Teatro Guimerá (formerly known as Teatro Municipal) is a theatre located in Santa Cruz de Tenerife, the capital city of the island of Tenerife in the Canary Islands (Spain). Built in 1849, it is the oldest theater in the Canary Islands. In 1923 it was named after the writer, poet and playwright Àngel Guimerà, born in Santa Cruz de Tenerife.

== History ==
The theater was built on the site previously occupied by the Saint Dominic Convent or Our Lady of Consolation belonging to the Dominican Order and one of the two convents existing in the city. The Spanish confiscation forced the closure of this convent until it was demolished. On the ruins of this convent the future Guimerá Theater would be constructed in a similar way to the Theater of the Lyceum of Barcelona, which was also built on a convent.

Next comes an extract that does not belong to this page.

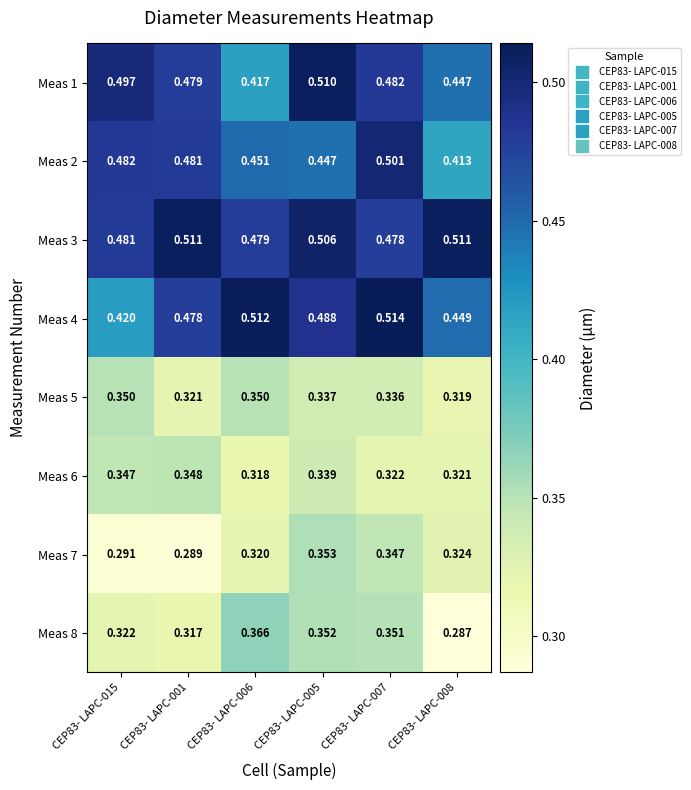

Is the value of Meas 8 at CEP83- LAPC-015 greater than the value of Meas 7 at CEP83- LAPC-005?

No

The theatre was built in 1849 by the architect Manuel de Oráa in classical-romance style and it originally received the name Teatro Municipal de Santa Cruz de Tenerife. It underwent important works of modification in 1911, mainly of the interior of the building, headed by Antonio Pintor. Between 1989 and 1991 works of restoration and modernisation were done by the architect Carlos Schwartz. Further improvements were made in 2010 under supervision of Haris Kozo.

The theater has been a venue for opera since 1861, when Verdi's Ernani was presented. Operas were usually performed in October and November, with three or four operas given one performance each, usually with an international cast accompanied by the Orquesta Sinfónica de Tenerife. Both orchestra concerts and operas are now performed at the Auditorio de Tenerife, which opened in 2003.